# What the task requires:
Would you repeat the entries below exactly and omit the pictures?

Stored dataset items
-.-.-
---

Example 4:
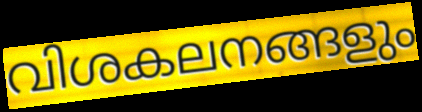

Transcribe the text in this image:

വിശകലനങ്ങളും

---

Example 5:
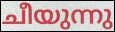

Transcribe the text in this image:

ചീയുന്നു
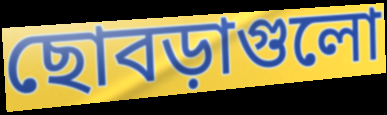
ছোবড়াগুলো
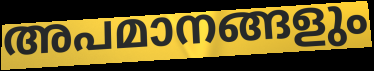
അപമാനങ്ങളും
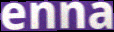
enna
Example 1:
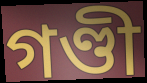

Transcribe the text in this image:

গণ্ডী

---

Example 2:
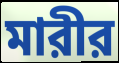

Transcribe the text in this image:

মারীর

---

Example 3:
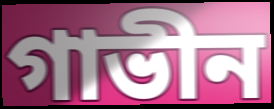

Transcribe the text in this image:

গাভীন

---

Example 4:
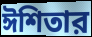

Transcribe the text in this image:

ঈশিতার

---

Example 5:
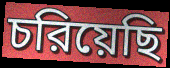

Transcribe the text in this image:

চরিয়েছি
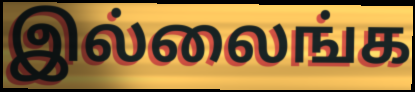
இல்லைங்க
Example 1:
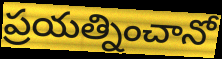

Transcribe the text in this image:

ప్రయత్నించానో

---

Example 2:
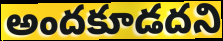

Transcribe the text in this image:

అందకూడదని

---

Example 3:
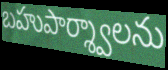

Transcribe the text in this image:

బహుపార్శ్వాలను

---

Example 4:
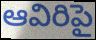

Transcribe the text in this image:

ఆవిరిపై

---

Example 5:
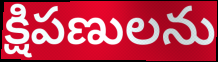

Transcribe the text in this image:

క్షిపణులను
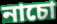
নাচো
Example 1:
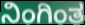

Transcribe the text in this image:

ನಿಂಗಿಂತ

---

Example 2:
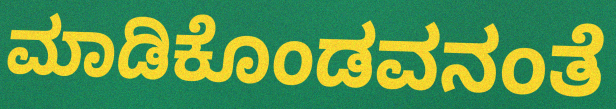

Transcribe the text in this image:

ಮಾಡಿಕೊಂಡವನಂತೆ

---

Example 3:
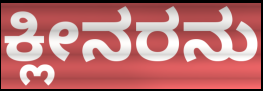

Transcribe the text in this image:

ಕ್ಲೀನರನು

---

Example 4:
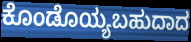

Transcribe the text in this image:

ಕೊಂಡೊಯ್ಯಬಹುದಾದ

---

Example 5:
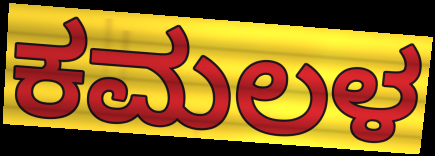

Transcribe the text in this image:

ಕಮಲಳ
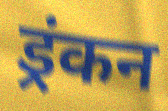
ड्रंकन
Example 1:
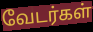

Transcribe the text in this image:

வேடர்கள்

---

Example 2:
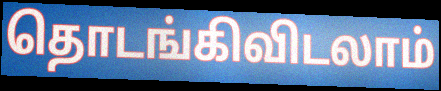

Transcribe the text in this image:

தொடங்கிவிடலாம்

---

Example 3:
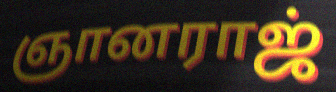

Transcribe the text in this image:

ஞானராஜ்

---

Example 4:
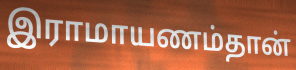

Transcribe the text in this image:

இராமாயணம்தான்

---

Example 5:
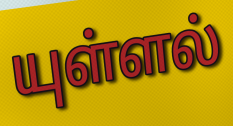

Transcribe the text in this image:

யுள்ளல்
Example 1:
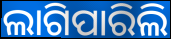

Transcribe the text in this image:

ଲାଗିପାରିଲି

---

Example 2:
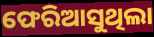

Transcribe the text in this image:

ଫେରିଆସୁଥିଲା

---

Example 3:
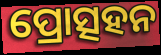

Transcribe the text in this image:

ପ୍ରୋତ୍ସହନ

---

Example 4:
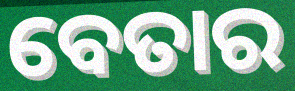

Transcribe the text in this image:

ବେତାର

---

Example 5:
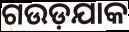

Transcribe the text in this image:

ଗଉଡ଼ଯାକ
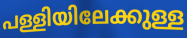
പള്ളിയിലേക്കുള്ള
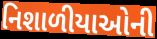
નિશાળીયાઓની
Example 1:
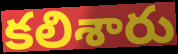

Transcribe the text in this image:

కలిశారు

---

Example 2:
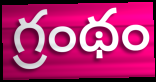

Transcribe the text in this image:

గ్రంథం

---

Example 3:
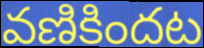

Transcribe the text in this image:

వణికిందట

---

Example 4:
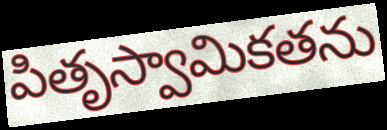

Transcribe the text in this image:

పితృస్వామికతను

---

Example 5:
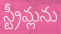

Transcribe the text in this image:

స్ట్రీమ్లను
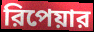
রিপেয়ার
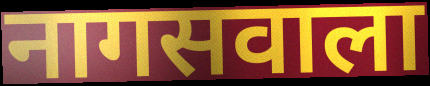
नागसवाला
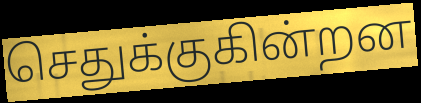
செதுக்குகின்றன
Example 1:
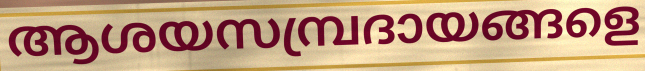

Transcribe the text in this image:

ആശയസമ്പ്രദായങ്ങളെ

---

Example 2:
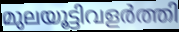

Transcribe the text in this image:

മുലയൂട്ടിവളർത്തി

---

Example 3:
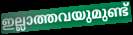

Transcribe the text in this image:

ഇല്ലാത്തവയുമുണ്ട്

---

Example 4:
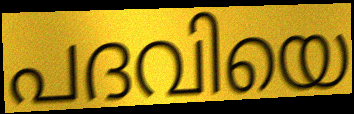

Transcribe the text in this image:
-.-.-
# Answer for the task:
---

Example 4:

Transcribe the text in this image:

വിശകലനങ്ങളും

---

Example 5:

Transcribe the text in this image:

ചീയുന്നു
ছোবড়াগুলো
അപമാനങ്ങളും
enna
Example 1:

Transcribe the text in this image:

গণ্ডী

---

Example 2:

Transcribe the text in this image:

মারীর

---

Example 3:

Transcribe the text in this image:

গাভীন

---

Example 4:

Transcribe the text in this image:

ঈশিতার

---

Example 5:

Transcribe the text in this image:

চরিয়েছি
இல்லைங்க
Example 1:

Transcribe the text in this image:

ప్రయత్నించానో

---

Example 2:

Transcribe the text in this image:

అందకూడదని

---

Example 3:

Transcribe the text in this image:

బహుపార్శ్వాలను

---

Example 4:

Transcribe the text in this image:

ఆవిరిపై

---

Example 5:

Transcribe the text in this image:

క్షిపణులను
নাচো
Example 1:

Transcribe the text in this image:

ನಿಂಗಿಂತ

---

Example 2:

Transcribe the text in this image:

ಮಾಡಿಕೊಂಡವನಂತೆ

---

Example 3:

Transcribe the text in this image:

ಕ್ಲೀನರನು

---

Example 4:

Transcribe the text in this image:

ಕೊಂಡೊಯ್ಯಬಹುದಾದ

---

Example 5:

Transcribe the text in this image:

ಕಮಲಳ
ड्रंकन
Example 1:

Transcribe the text in this image:

வேடர்கள்

---

Example 2:

Transcribe the text in this image:

தொடங்கிவிடலாம்

---

Example 3:

Transcribe the text in this image:

ஞானராஜ்

---

Example 4:

Transcribe the text in this image:

இராமாயணம்தான்

---

Example 5:

Transcribe the text in this image:

யுள்ளல்
Example 1:

Transcribe the text in this image:

ଲାଗିପାରିଲି

---

Example 2:

Transcribe the text in this image:

ଫେରିଆସୁଥିଲା

---

Example 3:

Transcribe the text in this image:

ପ୍ରୋତ୍ସହନ

---

Example 4:

Transcribe the text in this image:

ବେତାର

---

Example 5:

Transcribe the text in this image:

ଗଉଡ଼ଯାକ
പള്ളിയിലേക്കുള്ള
નિશાળીયાઓની
Example 1:

Transcribe the text in this image:

కలిశారు

---

Example 2:

Transcribe the text in this image:

గ్రంథం

---

Example 3:

Transcribe the text in this image:

వణికిందట

---

Example 4:

Transcribe the text in this image:

పితృస్వామికతను

---

Example 5:

Transcribe the text in this image:

స్ట్రీమ్లను
রিপেয়ার
नागसवाला
செதுக்குகின்றன
Example 1:

Transcribe the text in this image:

ആശയസമ്പ്രദായങ്ങളെ

---

Example 2:

Transcribe the text in this image:

മുലയൂട്ടിവളർത്തി

---

Example 3:

Transcribe the text in this image:

ഇല്ലാത്തവയുമുണ്ട്

---

Example 4:

Transcribe the text in this image:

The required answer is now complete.